Look, it's us against them. At the moment, they're eating our lunch, and they know it. They probably sit in their dark-wood board rooms and laugh at us. If they're not laughing, they're at least confident they can beat us anytime they want — because they're together and we're divided.
They're Convergys. They're Saks. They're the Kroger Co. They're the Cincinnati Reds. They're the Cincinnati Bengals. They're about to be Cincinnati Bell. One day they'll likely be Procter and Gamble.
All lined up with their hands out for the people's money. All using the threat that they'll leave us if we don't meet their demands.
Like pathetic victims of Mafia extortion, we cower. In the end, we give it up. Worse, our elected officials craft brainy documents to make it all look legitimate, or at least inevitable.
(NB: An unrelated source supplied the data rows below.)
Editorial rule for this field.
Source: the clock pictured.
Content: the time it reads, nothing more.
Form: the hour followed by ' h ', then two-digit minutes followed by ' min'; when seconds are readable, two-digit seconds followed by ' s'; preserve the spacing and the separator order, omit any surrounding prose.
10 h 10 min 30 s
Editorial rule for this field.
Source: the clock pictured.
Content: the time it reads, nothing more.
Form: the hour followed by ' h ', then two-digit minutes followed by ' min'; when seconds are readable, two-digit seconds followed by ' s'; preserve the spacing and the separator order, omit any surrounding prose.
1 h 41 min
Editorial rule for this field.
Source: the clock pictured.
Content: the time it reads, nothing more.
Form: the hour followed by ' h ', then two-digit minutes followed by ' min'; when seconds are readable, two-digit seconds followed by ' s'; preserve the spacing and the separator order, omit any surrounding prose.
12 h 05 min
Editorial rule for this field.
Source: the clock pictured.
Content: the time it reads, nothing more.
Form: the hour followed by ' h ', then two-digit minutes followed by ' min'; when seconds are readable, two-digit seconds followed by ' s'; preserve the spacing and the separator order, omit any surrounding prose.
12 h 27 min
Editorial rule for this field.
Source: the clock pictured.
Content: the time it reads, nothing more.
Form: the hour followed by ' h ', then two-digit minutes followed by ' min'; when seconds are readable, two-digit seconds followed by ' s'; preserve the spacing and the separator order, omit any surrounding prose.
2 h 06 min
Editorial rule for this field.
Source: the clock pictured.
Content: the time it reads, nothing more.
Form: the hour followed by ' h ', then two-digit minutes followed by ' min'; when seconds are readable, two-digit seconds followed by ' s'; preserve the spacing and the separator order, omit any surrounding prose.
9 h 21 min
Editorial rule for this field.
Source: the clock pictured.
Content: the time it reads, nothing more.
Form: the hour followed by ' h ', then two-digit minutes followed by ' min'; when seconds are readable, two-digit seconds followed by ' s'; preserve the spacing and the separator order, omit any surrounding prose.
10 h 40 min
Surprised? C'mon. Those same elected officials get piles of campaign money from the corporate extortionists.
When will citizens finally stand up and tell these panhandlers no? I mean, wouldn't your jaw have dropped if nine members of Cincinnati City Council and Mayor Charlie Luken had called a news conference and announced that no public money would go to a free enterprise company to help it earn more profit?
It doesn't seem to matter how many times they demand money. We give it up. It doesn't matter how many times we get stung by the product. We give it up. The Bengals and the Reds both demanded new stadiums. We worried they'd blow town if we didn't cave. Both have rewarded us with teams that shame us.
A newspaper article last week said that Convergys' profits are down 27 percent this past quarter. Yet it didn't seem to matter.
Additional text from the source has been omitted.